Impressionism

Art movements

 
Term generally applied to a movement in art in France in the late 19th century. The movement gave rise to such ancillaries as American Impressionism. The primary use of the term Impressionist is for a group of French painters who worked between around 1860 and 1900, especially to describe their works of the later 1860s to mid-1880s. These artists include Frédéric Bazille, Paul Cézanne, Edgar Degas, Edouard Manet, Claude Monet, Berthe Morisot, Camille Pissarro, Auguste Renoir and Alfred Sisley, as well as Mary Cassatt, Gustave Caillebotte (who was also an important early collector), Eva Gonzalès, Armand Guillaumin and Stanislas Lépine. The movement was anti-academic in its formal aspects and involved the establishment of venues other than the official Salon for showing and selling paintings.
 

Claude Monet

Oscar-Claude Monet was a founder of French Impressionist painting, and the most consistent and prolific practitioner of the movement's philosophy of expressing one's perceptions before nature, especially as applied to plein-air landscape painting. The term "Impressionism" is derived from the title of his painting Impression, soleil levant, which was exhibited in 1874 in the first of the independent exhibitions mounted by Monet and his associates as an alternative to the Salon de Paris.

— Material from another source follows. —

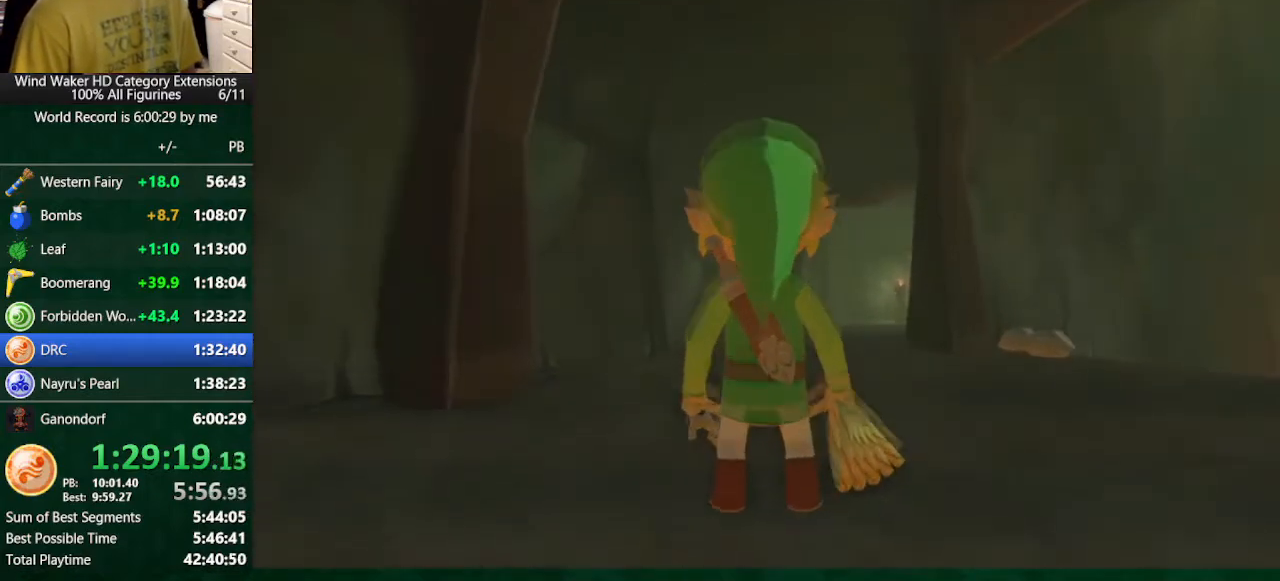
{"buttons": [], "left_stick": "center", "right_stick": "center", "button_events": [[233, "R1", "down"], [333, "R1", "up"]]}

Monet's ambition of documenting the French countryside led him to adopt a method of painting the same scene many times in order to capture the changing of light and the passing of the seasons. From 1883 Monet lived in Giverny, where he purchased a house and property, and began a vast landscaping project which included lily ponds that would become the subjects of his best-known works. In 1899 he began painting the water lilies, first in vertical views with a Japanese bridge as a central feature, and later in the series of large-scale paintings that was to occupy him continuously for the next 20 years of his life.

 

 

 

Jean-Baptiste-Armand Guillaumin

Born Jean-Baptiste Armand Guillaumin in Paris, he worked at his uncle's lingerie shop while attending evening drawing lessons. He also worked for a French government railway before studying at the Académie Suisse in 1861. There, he met Paul Cézanne and Camille Pissarro with whom he maintained lifelong friendships. While he never achieved the stature of these two, his influence on their work was significant. Cézanne attempted his first etching based on Guillaumin paintings of barges on the River Seine.

Guillaumin exhibited at the Salon des Refusés in 1863. He participated in six of the eight Impressionist exhibitions: 1874, 1877, 1880, 1881, 1882 and 1886.[1]
Full-time painter

In 1886, he became a friend of Vincent van Gogh whose brother, Theo sold some of his works. He was finally able to quit his government job and concentrate on painting full-time in 1891, when he won 100,000 francs in the state lottery.
Armand Guillaumin - View of the Seine, Paris

Noted for their intense colours, Guillamin's paintings are represented in major museums around the world. He is best remembered for his landscapes of Paris, the Creuse département, and the area around Les Adrets-de-l'Estérel near the Mediterranean coast in the Provence-Alpes-Côte d'Azur region of France. Guillamin was called the leader of the École de Crozant, a diverse group of painters who came to depict the landscape in the region of the Creuse around the village of Crozant. One of these depictions, titled Landscape in Crozant, is housed in the Chicago Institute of Arts. His bust is in the square near the village church.
Death
Armand Guillaumin died in 1927 in Orly, Val-de-Marne just south of Paris.